*** Opening DATA RECORDS ***
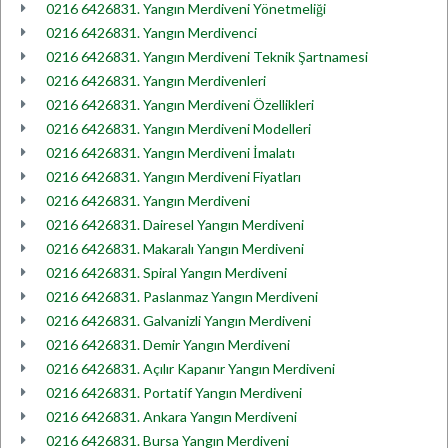
0216 6426831. Yangın Merdiveni Yönetmeliği
0216 6426831. Yangın Merdivenci
0216 6426831. Yangın Merdiveni Teknik Şartnamesi
0216 6426831. Yangın Merdivenleri
0216 6426831. Yangın Merdiveni Özellikleri
0216 6426831. Yangın Merdiveni Modelleri
0216 6426831. Yangın Merdiveni İmalatı
0216 6426831. Yangın Merdiveni Fiyatları
0216 6426831. Yangın Merdiveni
0216 6426831. Dairesel Yangın Merdiveni
0216 6426831. Makaralı Yangın Merdiveni
0216 6426831. Spiral Yangın Merdiveni
0216 6426831. Paslanmaz Yangın Merdiveni
0216 6426831. Galvanizli Yangın Merdiveni
0216 6426831. Demir Yangın Merdiveni
0216 6426831. Açılır Kapanır Yangın Merdiveni
0216 6426831. Portatif Yangın Merdiveni
0216 6426831. Ankara Yangın Merdiveni
0216 6426831. Bursa Yangın Merdiveni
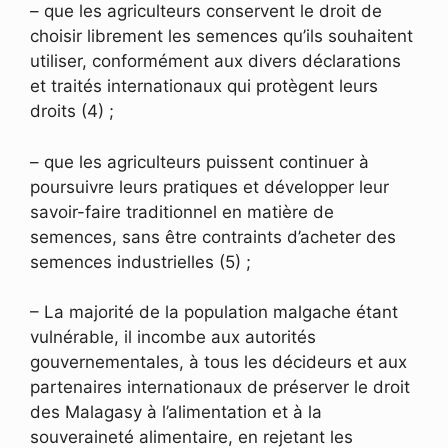
– que les agriculteurs conservent le droit de
choisir librement les semences qu’ils souhaitent
utiliser, conformément aux divers déclarations
et traités internationaux qui protègent leurs
droits (4) ;
– que les agriculteurs puissent continuer à
poursuivre leurs pratiques et développer leur
savoir-faire traditionnel en matière de
semences, sans être contraints d’acheter des
semences industrielles (5) ;
– La majorité de la population malgache étant
vulnérable, il incombe aux autorités
gouvernementales, à tous les décideurs et aux
partenaires internationaux de préserver le droit
des Malagasy à l’alimentation et à la
souveraineté alimentaire, en rejetant les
*** Closing DATA RECORDS ***
*EXERCISE AIM*
What is needed is the exact run of lines from the start of the data through the line with "le droit de", both ends included, minus the pictures.

*COMPLETED TASK*
0216 6426831. Yangın Merdiveni Yönetmeliği
0216 6426831. Yangın Merdivenci
0216 6426831. Yangın Merdiveni Teknik Şartnamesi
0216 6426831. Yangın Merdivenleri
0216 6426831. Yangın Merdiveni Özellikleri
0216 6426831. Yangın Merdiveni Modelleri
0216 6426831. Yangın Merdiveni İmalatı
0216 6426831. Yangın Merdiveni Fiyatları
0216 6426831. Yangın Merdiveni
0216 6426831. Dairesel Yangın Merdiveni
0216 6426831. Makaralı Yangın Merdiveni
0216 6426831. Spiral Yangın Merdiveni
0216 6426831. Paslanmaz Yangın Merdiveni
0216 6426831. Galvanizli Yangın Merdiveni
0216 6426831. Demir Yangın Merdiveni
0216 6426831. Açılır Kapanır Yangın Merdiveni
0216 6426831. Portatif Yangın Merdiveni
0216 6426831. Ankara Yangın Merdiveni
0216 6426831. Bursa Yangın Merdiveni
– que les agriculteurs conservent le droit de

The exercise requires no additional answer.